A Hadoop cluster with Spark 2.4.8 and Python 3.6 is required. This guide assumes that the Hadoop cluster is installed and properly configured.
$ sudo apt install software-properties-common # To install command 'add-apt-repository'
$ sudo add-apt-repository ppa:deadsnakes/ppa # To get python3.6 on Ubuntu 20.04
$ sudo apt update
$ sudo apt install python3.6
And edit ~/.bashrc to add:
export PYSPARK_PYTHON=python3.6
export PYSPARK_DRIVER_PYTHON=python3.6
Make sure to place the following files on HDFS:
production_model_3/
raw_data_sample.json
$ cd models/
$ hdfs dfs -put production_model_3
$ cd ..
$ hdfs dfs -put raw_data_sample.json
Install the required dependencies:
python3.6 -m pip install -r requirements.text
Set the SPARK_HOME environment variable to the correct path in run.sh
:
export SPARK_HOME=/home/huser/spark248 # Replace with actual Spark 2.4.8 path
Starting ElasticSearch and Kibana if they are not running:
sudo systemctl start elasticsearch.service
sudo systemctl start kibana.service
Start the Kafka daemon if not already running:
../kafka/bin/kafka-server-start.sh -daemon ../kafka/conf/server.properties
Start Kafka Connect if not already running:
../kafka/bin/connect-standalone.sh ../kafka/config/connect-standalone.properties
Run the program:
./run.sh
Custom producers can be added to get data from other data sources. Default producers include twitter
and reddit_comments
.
To add a new producer, add a module in producers/
. This module must define a class that inherits from stream_producer.KafkaSourceStream
and define the following methods:
start_stream(self)
that activates the stream. This method must start the stream and return immediately, it must not block.stop_stream(self)
that stops the stream. The data from the stream must be properly formatted pushed into Kafka using the methodKafkaSourceStream.send(self, data)

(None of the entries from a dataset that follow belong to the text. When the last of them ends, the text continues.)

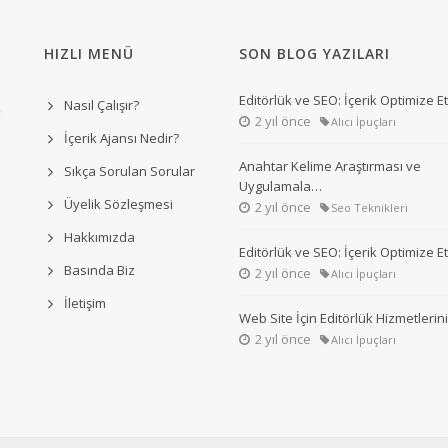
HIZLI MENÜ
SON BLOG YAZILARI
Editörlük ve SEO: İçerik Optimize 
Nasıl Çalışır?
2 yıl önce
Alıcı İpuçları
İçerik Ajansı Nedir?
Anahtar Kelime Araştırması ve
Sıkça Sorulan Sorular
Uygulamala…
Üyelik Sözleşmesi
2 yıl önce
Seo Teknikleri
Hakkımızda
Editörlük ve SEO: İçerik Optimize 
Basında Biz
2 yıl önce
Alıcı İpuçları
İletişim
Web Site İçin Editörlük Hizmetleri
2 yıl önce
Alıcı İpuçları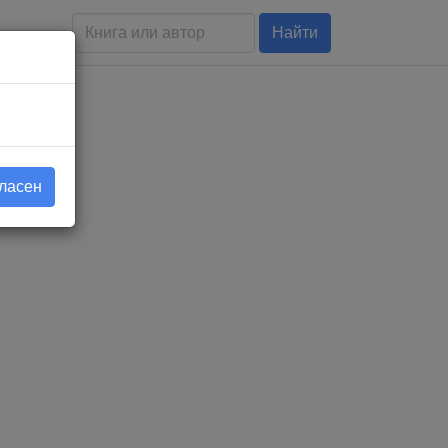
Найти
гласен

Here is an example of formatted data:
{"source":"twitter", "type": "tweet", "tweet_id": "123", "author_id":"123", "author_username":"matthias", "author_name":"Matthias", "text":"The text of the element", "location": [-75.14310264, 40.05701649], "created_at":"2021-08-03T13:23:22.000Z"}
Each producer has its own parameters that must be set in the producers.json
file. Here is an example configuration for producers twitter
and reddit_comments
:
{
"producers":[
{
"name": "twitter",
"kwargs": {
"bearer_token": "<oauth_bearer_token>"
}
},
{
"name": "reddit_comments",
"kwargs": {
"client_id": "<application_client_id>",
"client_secret": "<application_client_secret>",
"password": "<password_of_account_associated_to_application>",
"user_agent": "<user_agent_used_to_make_the_requests>",
"username": "<username_of_account_associated_to_application>",
"subreddit_name": "<name_of_the_selected_subreddit>"
}
}
]
}
Regarding the reddit_comments
producer, the authentication is made as a script app. Read the Reddit API documentation for more information.
Changing the prediction model can be done by replacing the models/production_model_3
directory (or adding a new directory and changing the code in prediction_engine.py
). The directory must be created by saving a Spark ML model. This model must take a datafram column text
as input and perform a binary classification (the output columns must therefore include prediction
and probability
). Any columns created by the internal stages of the model will be included in the output data, which can be undesirable.
- The retention_ms config option of the
postprocessed_predictions
Kfaka topic is set to 60000 (60 seconds) to make development easy by preventing issues in the case where badly formatted data is pushed into the topic. If this retention time is too short and causes problem, it can be changed. - The quality of the predictions has not been evaluated on real time data.
- The current model (
production_model_3
) has only been trained on Twitter data. The Reddit producer has been included to show that the platform is easily extensible with new producers, but the predictions made on reddit data cannot be trusted.
- Fix the streaming queries not closed properly
- Add the tweet id as key in Kafka records.